La culture cellulaire s’améliore
Des boîtes Pétri, à fond souple et à rigidité ajustable, reproduisent plus fidèlement les conditions in vivo.
Pierre angulaire de la recherche biologique, la culture cellulaire présente un biais important: «L’environnement biologique dans une boite de Pétri est malheureusement loin de reproduire celui présent à l’intérieur d’un corps», souligne Pierre-Jean Wipff, doctorant au Laboratoire de biophysique cellulaire, à l’EPFL. Pourtant, toutes les expériences qui visent à comprendre les processus biologiques (tels que le fonctionnement normal ou pathologique des cellules, les effets potentiels de nouveaux médicaments, etc…) se font d’abord sur des cellules cultivées ex-vivo. Conséquence: «Les résultats de recherches effectuées sur des cultures cellulaires sont à considérer avec modération. La science a d’ailleurs déjà pris en compte ce problème en préconisant de faire suivre à des expériences in vitro, des tests in vivo.»

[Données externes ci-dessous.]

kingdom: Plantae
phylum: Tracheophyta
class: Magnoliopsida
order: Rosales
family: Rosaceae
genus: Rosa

Pour autant la méthode de la culture cellulaire peut-être améliorée. «Les boîtes de culture actuelles ont des fonds rigides. A part l’os, aucun organe ne présente une telle rigidité. Or les cellules sentent et réagissent à l’environnement qui les entoure. Elles perçoivent cette surface rigide comme un stress, en réponse de quoi elles adoptent un comportent différent de celui observé in vivo». Pour changer la donne, Pierre-Jean Wipff, sous la supervision du docteur Boris Hinz, a décidé de développer des boîtes de culture cellulaire à fond souple et à rigidité ajustable, optimisées pour chaque type cellulaire. Une idée pas nouvelle mais, jusqu’ici, aucun matériau n’avait été trouvé pour ce type d’application. «Grâce aux compétences cumulées de biologistes et de spécialistes des matériaux, nous avons réussi à mettre au point un polymère qui peut tenir ce rôle.»

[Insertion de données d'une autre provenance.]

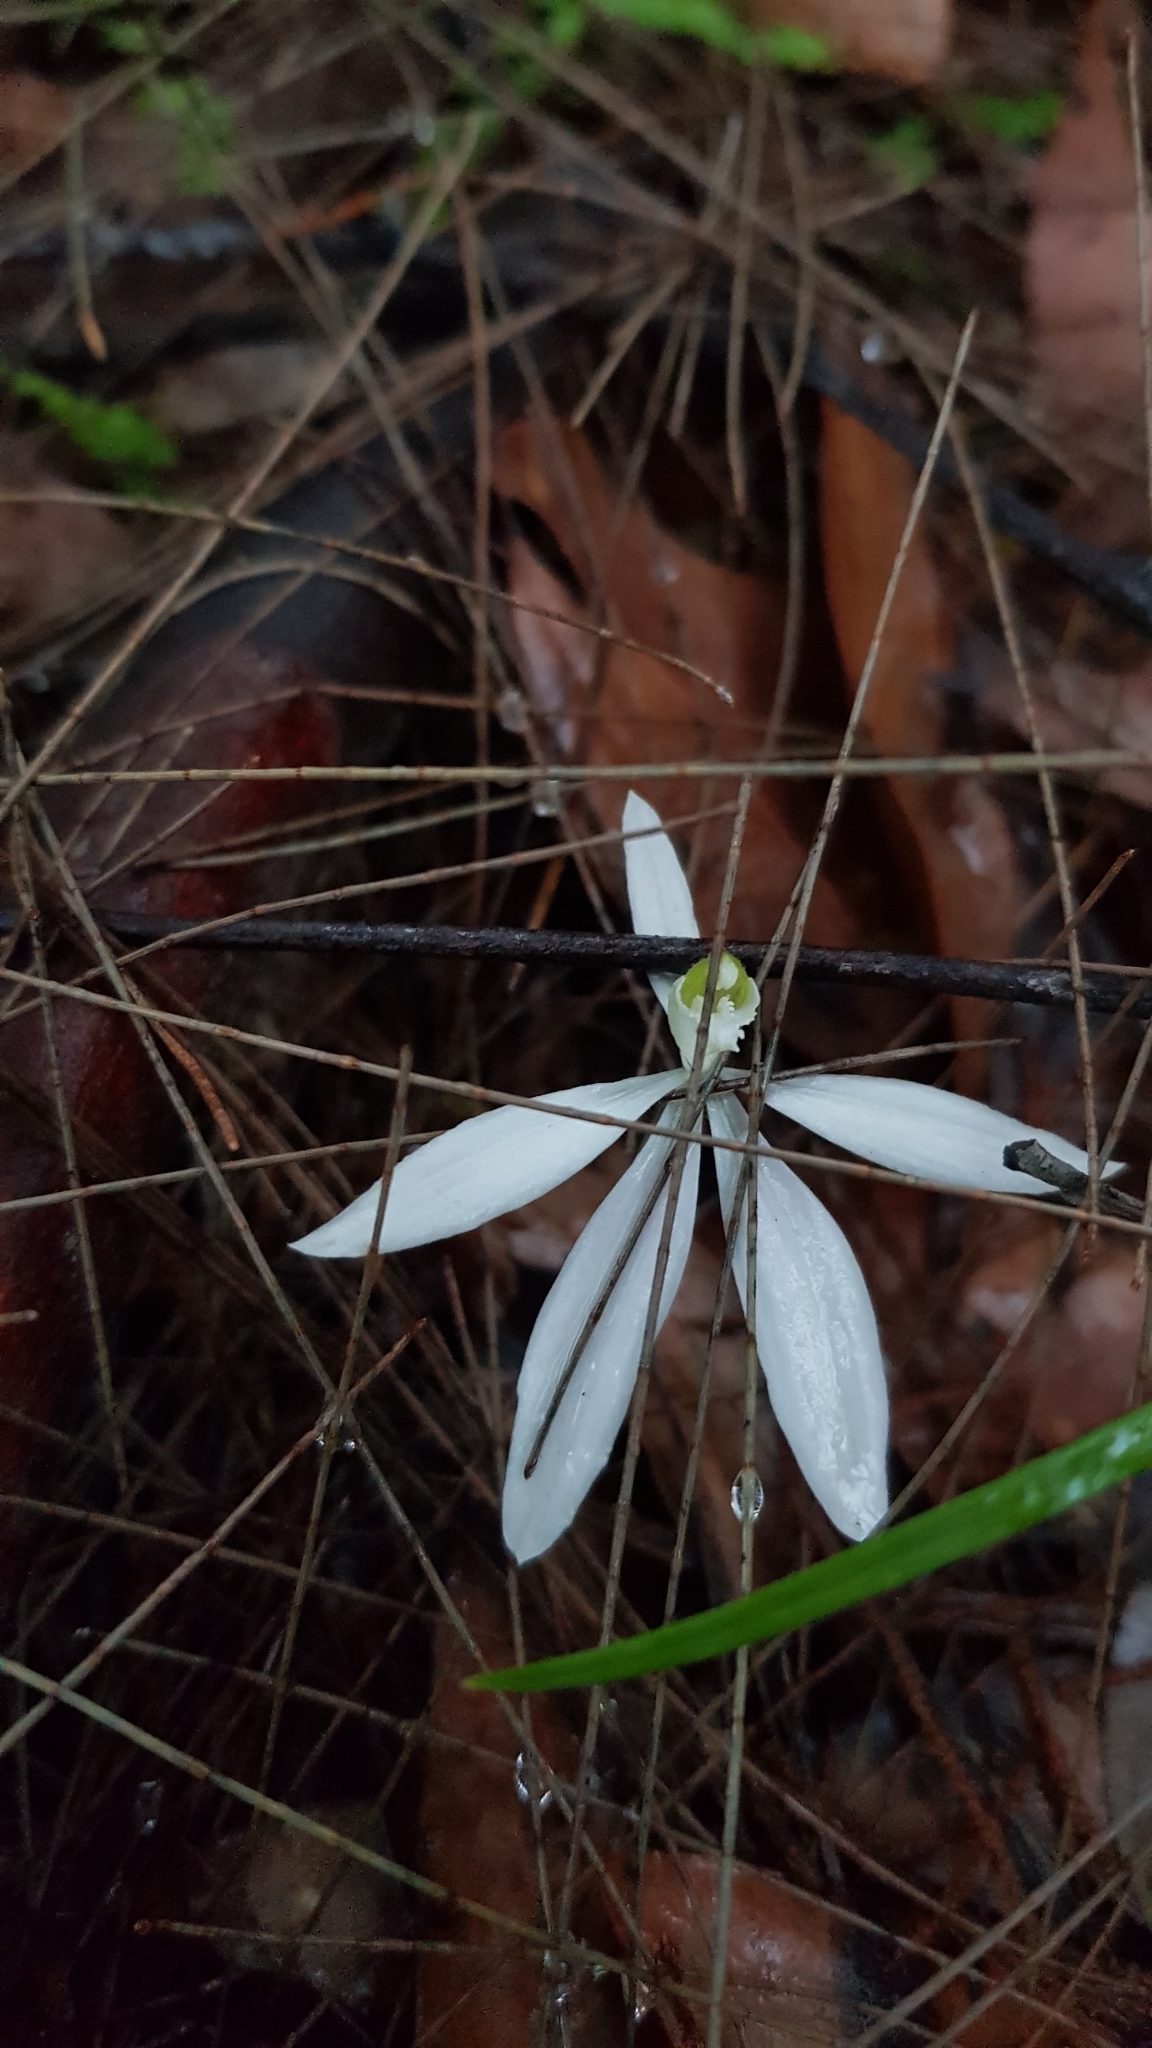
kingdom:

Après avoir suivi le cours Venture Challenge en 2007, Pierre-Jean Wipff, avec le docteur Boris Hinz et un autre collaborateur en charge du business développement, va lancer, d’ici le printemps prochain, une entreprise qui développera et commercialisera ces boîtes de culture à fond souple et ajustables. Un marché prometteur: actuellement le marché mondial de la boîte de Pétri s’élève à 150 millions de dollars par an. Il devrait atteindre 300 millions en 2013.
——-
Venturelab: l’innovation créatrice d’emplois
Venturelab, une initiative de l’Agence fédérale pour la promotion de l’innovation (CTI), offre des modules de formation pour soutenir les jeunes entreprises innovantes et sensibiliser les étudiants au thème de l’entrepreneuriat.
Les cours sont gratuits, sur sélection, pour les projets ayant une forte composante innovation/haute technologie. Venturelab travaille en étroite collaboration avec les écoles polytechniques fédérales, les universités et les hautes écoles spécialisées.